__Input data__
........

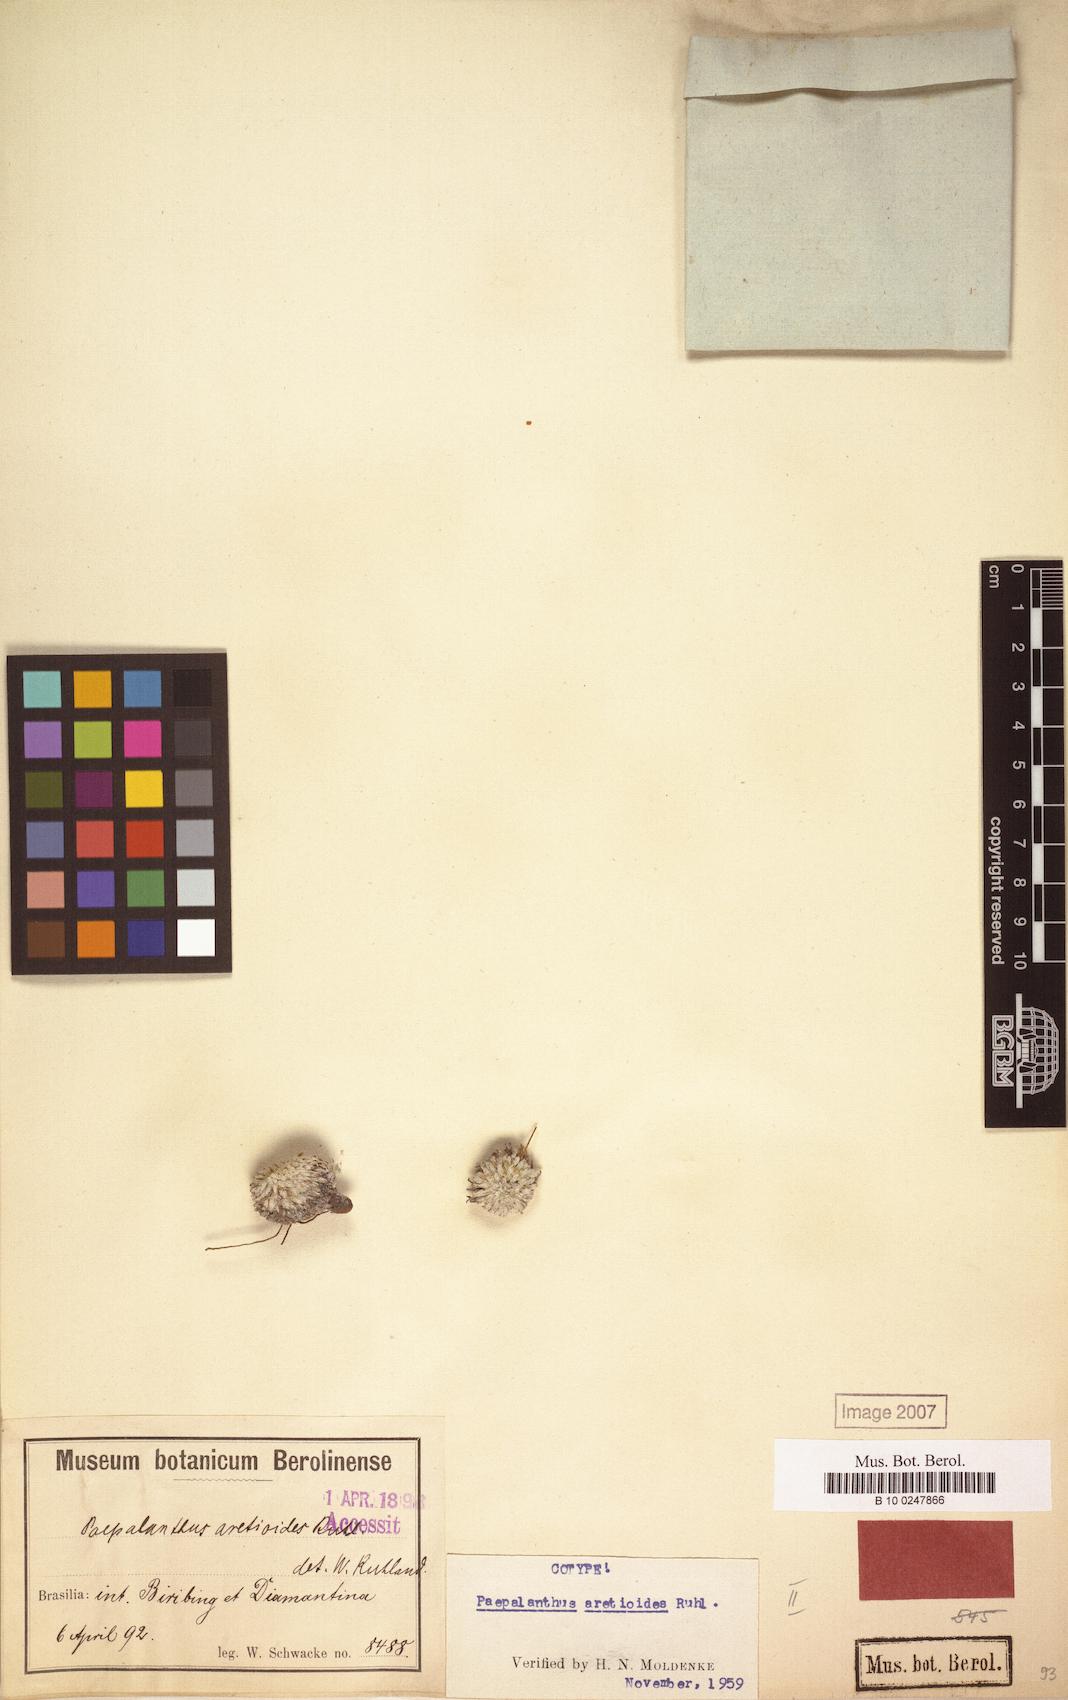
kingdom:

........

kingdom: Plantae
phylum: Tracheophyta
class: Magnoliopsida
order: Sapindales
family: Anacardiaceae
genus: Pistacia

........

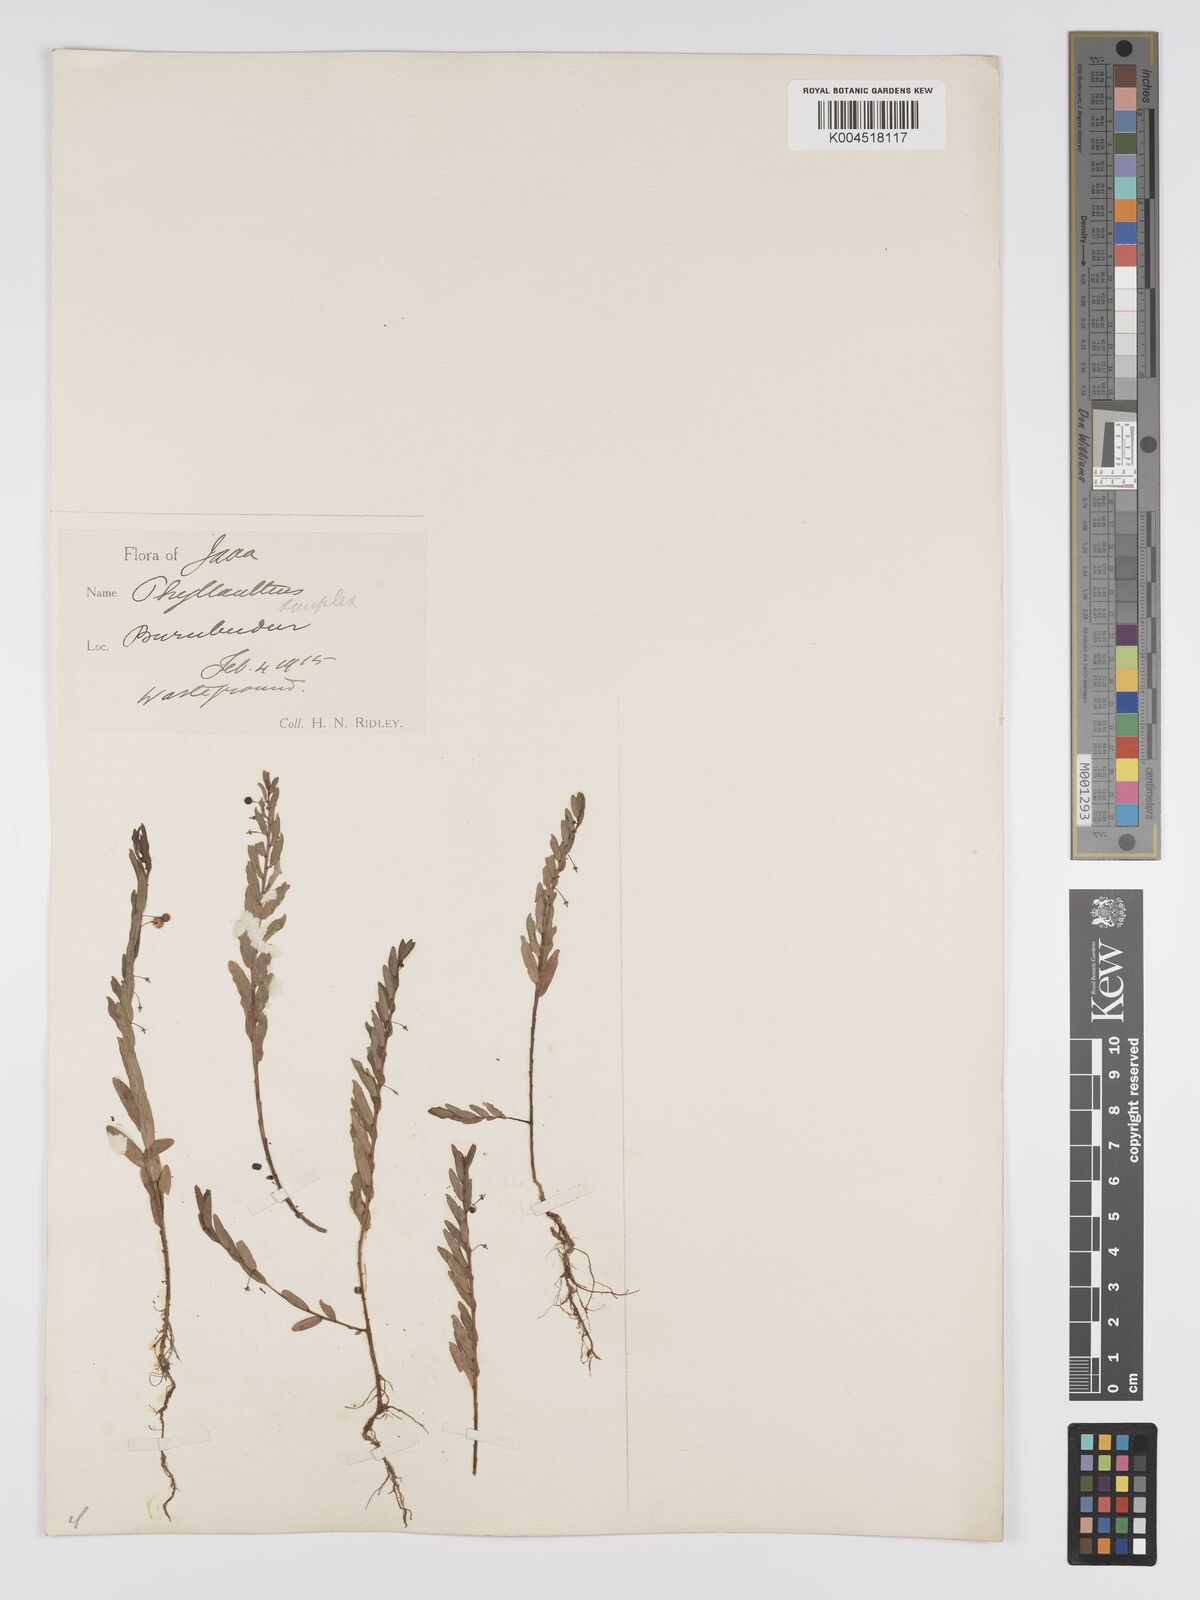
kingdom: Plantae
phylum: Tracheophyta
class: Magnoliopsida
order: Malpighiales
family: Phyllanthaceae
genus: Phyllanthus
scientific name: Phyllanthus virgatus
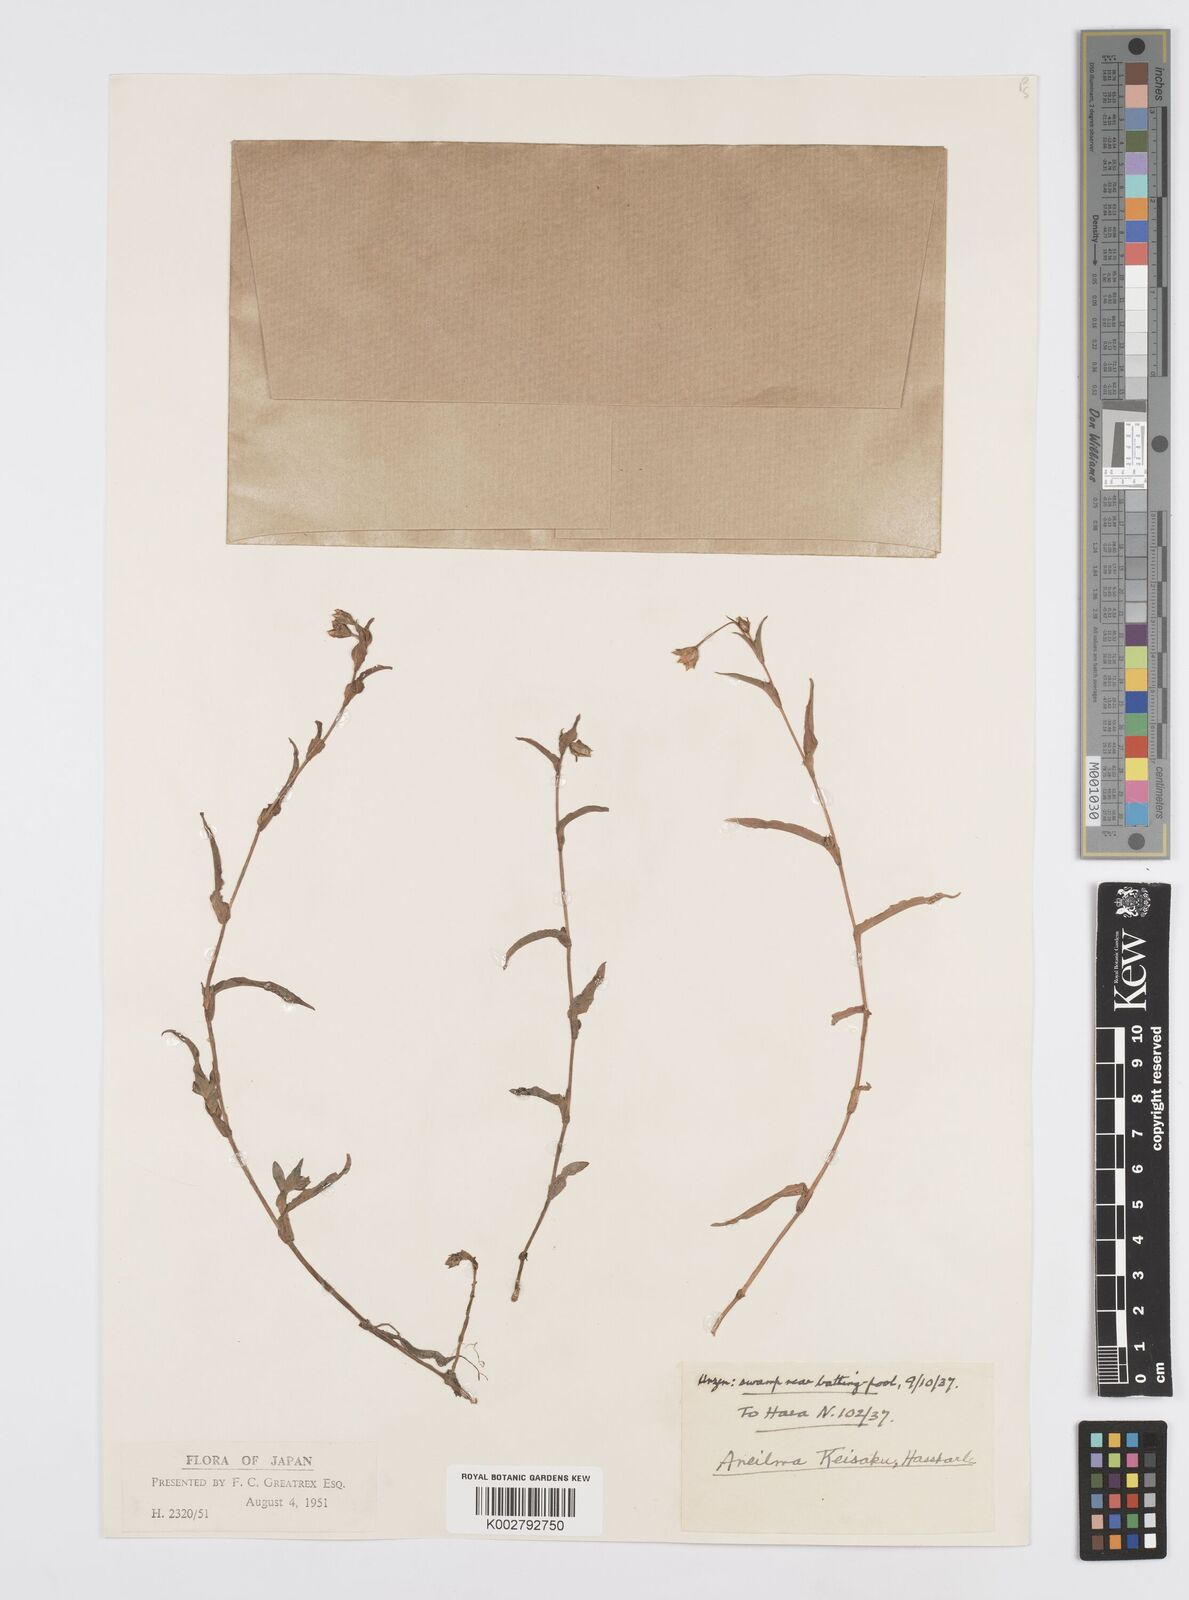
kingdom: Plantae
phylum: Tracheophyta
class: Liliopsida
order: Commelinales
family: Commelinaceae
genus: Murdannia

........

__What this task involves__
Switch "phylum" to "division" in the lines from the one with "scientific name: Phyllanthus virgatus" to the one with "genus: Murdannia", and write out only those lines with nothing else changed. Leave the pictures out.

__Response__
scientific name: Phyllanthus virgatus
kingdom: Plantae
division: Tracheophyta
class: Liliopsida
order: Commelinales
family: Commelinaceae
genus: Murdannia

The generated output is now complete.